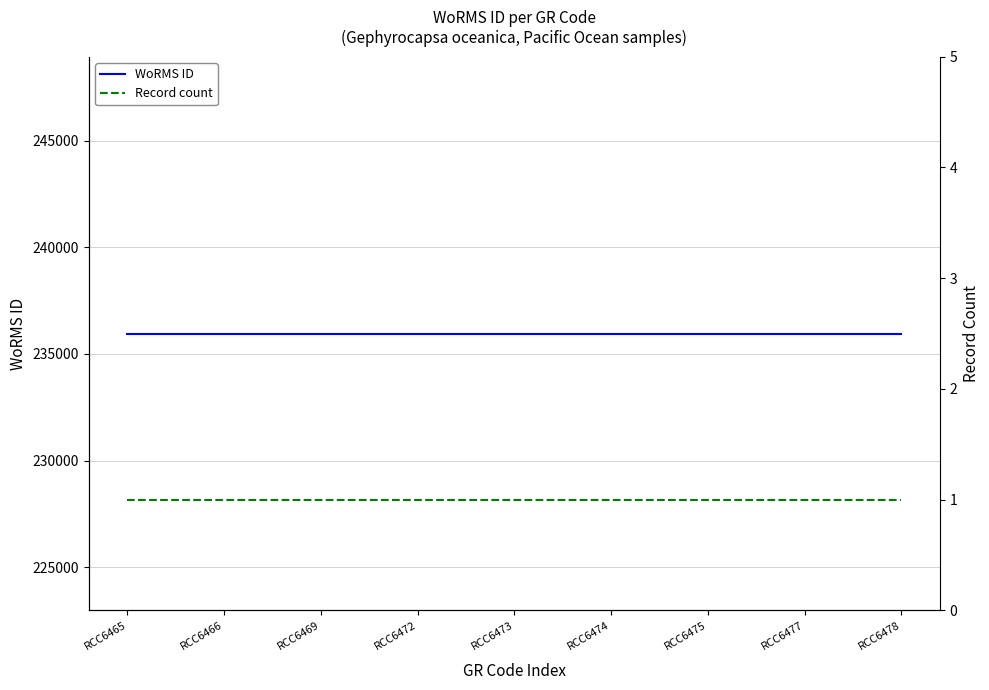

Reading left to right, transcribe all the data shown in this chart.

WoRMS ID: RCC6465=235955	RCC6466=235955	RCC6469=235955	RCC6472=235955	RCC6473=235955	RCC6474=235955	RCC6475=235955	RCC6477=235955	RCC6478=235955
Record count: RCC6465=1	RCC6466=1	RCC6469=1	RCC6472=1	RCC6473=1	RCC6474=1	RCC6475=1	RCC6477=1	RCC6478=1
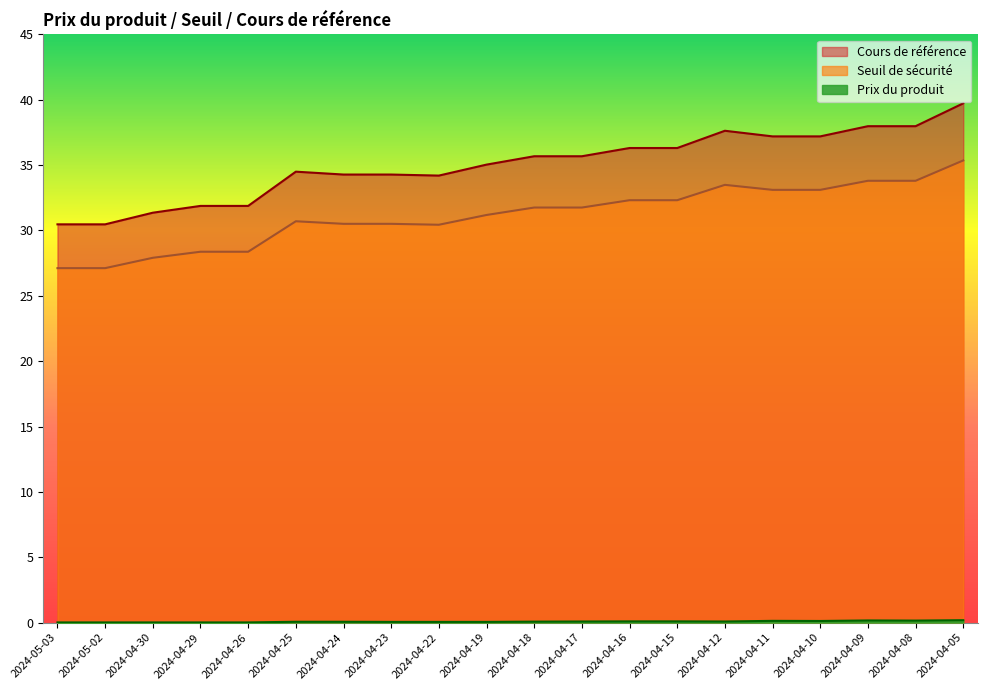

At which label does Seuil de sécurité reach its peak?

2024-04-05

- - - - -

Exercise |
Rewrite every line of the records above as a numbered list, skipping blank lines and leaving out the pictures.

Expected answer |
1. Reading left to right, transcribe all the data shown in this chart.
2. WoRMS ID: RCC6465=235955	RCC6466=235955	RCC6469=235955	RCC6472=235955	RCC6473=235955	RCC6474=235955	RCC6475=235955	RCC6477=235955	RCC6478=235955
3. Record count: RCC6465=1	RCC6466=1	RCC6469=1	RCC6472=1	RCC6473=1	RCC6474=1	RCC6475=1	RCC6477=1	RCC6478=1
4. At which label does Seuil de sécurité reach its peak?
5. 2024-04-05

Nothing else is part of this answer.